I’m overcome with joy… and shock… that I’m in my house after evacuating for 6 days last week due to the #basaltshootingrange #LakeChristineFire that almost completely enveloped my sweet, small town. This video shows how close we were to losing (literally) the entire town.
This isn’t the first fire I’ve overcome this year.
My Aspen apartment had a stove fire shortly after I moved in, which cost me thousands after my landlord cruelly held me accountable for damaged floors and granite countertops the fire department cracked to save my son and I.
And another fire… within the last 12 months I finalized a divorce with a man I idolized… but who wasn’t the right life partner for me.
During each fire, I’ve learned a lot about myself… and the lessons start small like a spark and suddenly explode, ravaging my old patterns and thoughts and helping refine old patterns, habits, thoughts, values, and luxuries I once may have taken for granted. (I wrote about this last week here.)
In the yoga tradition, fire represents our willpower.
In its positive aspect, it is a transformative force to used to transform our obstacles into opportunities. We learn to “burn” our issues, traumas and past impressions as fuel to help us learn, grow and make positive changes.
I recently read a passage in the book Yoga Nidra: The Art of Transformational Sleep by Dr. Kamini Desai that powerfully affected me in processing the larger lessons in this fire (I never let a good tragedy go unprocessed), and the fire of willpower altogether.
Willpower is a funny thing. It’s, at once, the discipline we need to create the most beautiful art on the canvases of our lives. On the other hand, control of our willpower can be like trying to tame a tantruming toddler… or a raging fire.
Dr. Desai writes that one of the most ancient and revered yogic principles is, “where attention goes, energy flows.” “The converse is also true…” she writes.
Fighting old patterns and habits feeds these negative influences attention. She continues, “if we withdraw the fuel it feeds on, it will die… You cannot fight a child screaming for what it wants. The more you fight, the more they fight you. It only fuels the fire…”
This is how the mind works, as well. If you want to retrain your mind from fear, criticism, destructive habits, or negative thoughts, you can neither fight nor judge it. Dr. Desai calls this “burning” karma.

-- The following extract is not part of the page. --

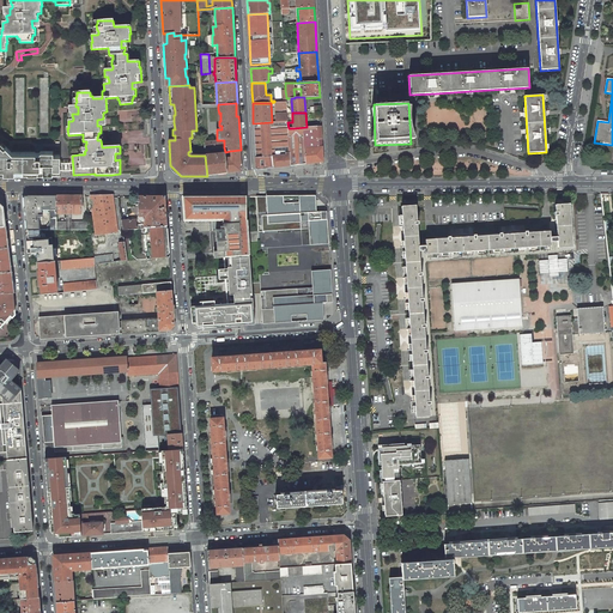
[(322,143),(321,126),(307,127),(293,128),(289,128),(287,122),(287,121),(275,122),(272,122),(253,123),(256,170),(323,162),(322,143)]
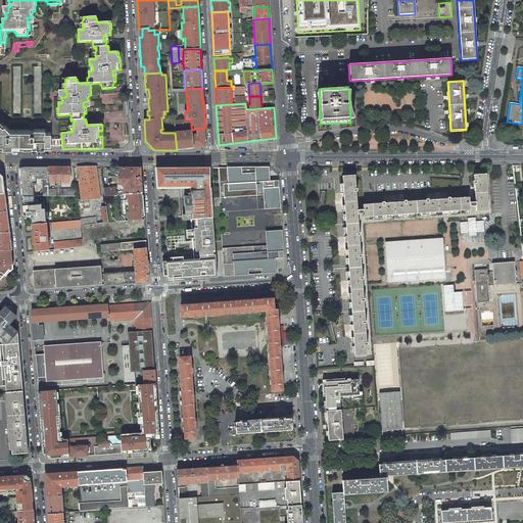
[(0,146),(51,147),(51,144),(51,132),(45,132),(45,130),(10,130),(5,125),(3,126),(1,123),(2,122),(0,119),(0,146)]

We can do this through pratyahara, or weakening destructive habit’s power through withdrawal of attention and energy. “If you want to “burn” [a negative habit] samskara, you need to practice pratyahara… On the first night you choose not to have the [negative habit], the mind will want it all the more. The body will want to respond to what the mind desires because it has become habituated to a taste and feeling… the impulse to have it will increase. However, if you move through this burn and do not give in to the impulse, you will find the impulse weakening over time…”
“The superheroes you have in your mind…” writes author Tim Ferriss, “don’t succeed because [they] have no weaknesses; [they] succeed because [they] find their unique strengths and focus on developing habits around them.”
How are you activating your mind’s muscles?
What habits have you forged, despite temptations around you, to become the most powerful, self-expressed, and influential superwoman you can be?
From what samskaras are you withdrawing to achieve your most positive, lightest, and happiest self?
Are you fighting the fires in your life with positivity, or fueling the fires with fear, negativity, self-doubt, or unstable emotions?